I thought this was an interesting and thoughtful paper. That NIH RECOVER study is one to watch closely. I think too, we need to see biopsies from a range of body parts in people with Long Covid (probably best done in autopsies), to see if the virus is persisting.

 

[Wyva]

I think too, we need to see biopsies from a range of body parts in people with Long Covid (probably best done in autopsies), to see if the virus is persisting.

There is also a similar one that has been recently approved by the Hungarian Medical Research Council:

Title: Detection of certain components (proteins, RNA) of SARS-CoV-2 in COVID-19 and post-Covid-19 by organ
Applicant: Semmelweis University MSc II. s. Institute of Pathology
Supervisor: Dr. András Kiss

Hopefully there will be enough good quality studies on this.

 

[ME/CFS Skeptic]

Figure 4A shows the relationship between viral RNA in the stool and having symptoms. I would assume that if there was a causal relationship, the odds ratios would have been bigger?

 

[Midnattsol]

I wonder how this influence tight junction proteins. Immune system activation is associated with decreased epithelium barrier integrity, but so is a number of other things also. It's not just the expression of these proteins that can be affected, but also their localization at the cell membrane (which is annoying as "just" looking at protein expression might not be enough to say anything about if the proteins are doing what they are supposed to do).

 

[Andy]

Podcast: Coronapod: ‘viral ghosts’ support idea that SARS-CoV-2 reservoirs could be behind long COVID

"Millions of people around the world have been left managing the complex and amorphous syndrome that is long COVID. But the underlying cause of these myriad symptoms is not clear. One hypothesis is that the virus is able to find a safe haven in the body from which it can bide its time and potentially re-emerge — a viral reservoir. Now researchers studying long COVID have found evidence of SARS-CoV-2 in a series of organs around the body, most notably the gut, months after the infection appears to have been cleared from the respiratory system. Although there is still a long way to go before the reservoir hypothesis can be confirmed, these data provide compelling new support for the theory.

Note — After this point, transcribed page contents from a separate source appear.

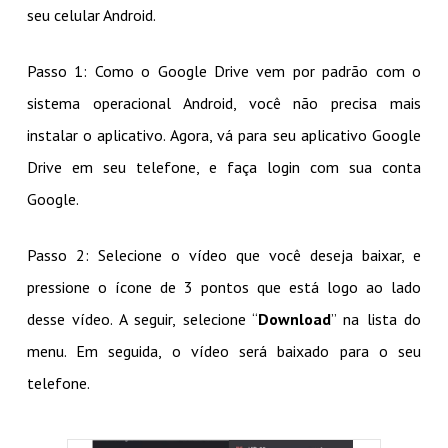
seu celular Android.
Passo 1: Como o Google Drive vem por padrão com o
sistema operacional Android, você não precisa mais
instalar o aplicativo. Agora, vá para seu aplicativo Google
Drive em seu telefone, e faça login com sua conta
Google.
Passo 2: Selecione o vídeo que você deseja baixar, e
pressione o ícone de 3 pontos que está logo ao lado
desse vídeo. A seguir, selecione “
Download
” na lista do
menu. Em seguida, o vídeo será baixado para o seu
telefone.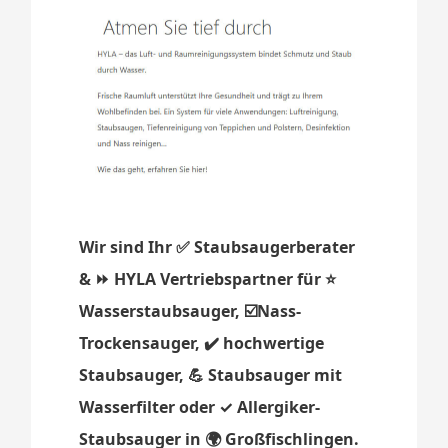
Wir sind Ihr ✅ Staubsaugerberater
& ⏩ HYLA Vertriebspartner für ⭐
Wasserstaubsauger, ☑️Nass-
Trockensauger, ✔️ hochwertige
Staubsauger, 💪 Staubsauger mit
Wasserfilter oder ✓ Allergiker-
Staubsauger in 🌍 Großfischlingen.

In this episode of Coronapod, we discuss how the studies were carried out, why the question of long COVID’s cause is so difficult to crack, and what more needs to be done to get a firm answer."

https://www.nature.com/articles/d41586-022-01331-9


Coronavirus ‘ghosts’ found lingering in the gut

"In the chaos of the first months of the coronavirus pandemic, oncologist and geneticist Ami Bhatt was intrigued by widespread reports of vomiting and diarrhoea in people infected with SARS-CoV-2. “At that time, this was thought to be a respiratory virus,” she says. Bhatt and her colleagues, curious about a possible link between the virus and the gastrointestinal symptoms, began to collect stool samples from people with COVID-19.

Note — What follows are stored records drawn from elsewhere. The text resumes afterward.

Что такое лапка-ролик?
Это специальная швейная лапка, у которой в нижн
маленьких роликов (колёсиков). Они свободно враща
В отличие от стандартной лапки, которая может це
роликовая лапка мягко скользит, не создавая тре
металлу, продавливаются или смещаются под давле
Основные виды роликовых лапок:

Thousands of miles away from Bhatt’s laboratory at Stanford Medicine in California, gastroenterology internist Timon Adolph was puzzled by accounts of gut symptoms in infected people. Adolph and his colleagues at the Medical University of Innsbruck in Austria started to assemble specimens, too — gastrointestinal-tissue biopsies.

Two years into the pandemic, the scientists’ foresight has paid off: both teams have recently published results1,2 suggesting that pieces of SARS-CoV-2 can linger in the gut for months after an initial infection. The findings add to a growing pool of evidence supporting the hypothesis that persistent bits of virus — coronavirus “ghosts”, Bhatt has called them — could contribute to the mysterious condition called long COVID."

https://www.nature.com/articles/d41586-022-01280-3

Both podcast and article also discuss this study, Post-acute COVID-19 is characterized by gut viral antigen persistence in inflammatory bowel diseases, 2022, Zollner et al, as well.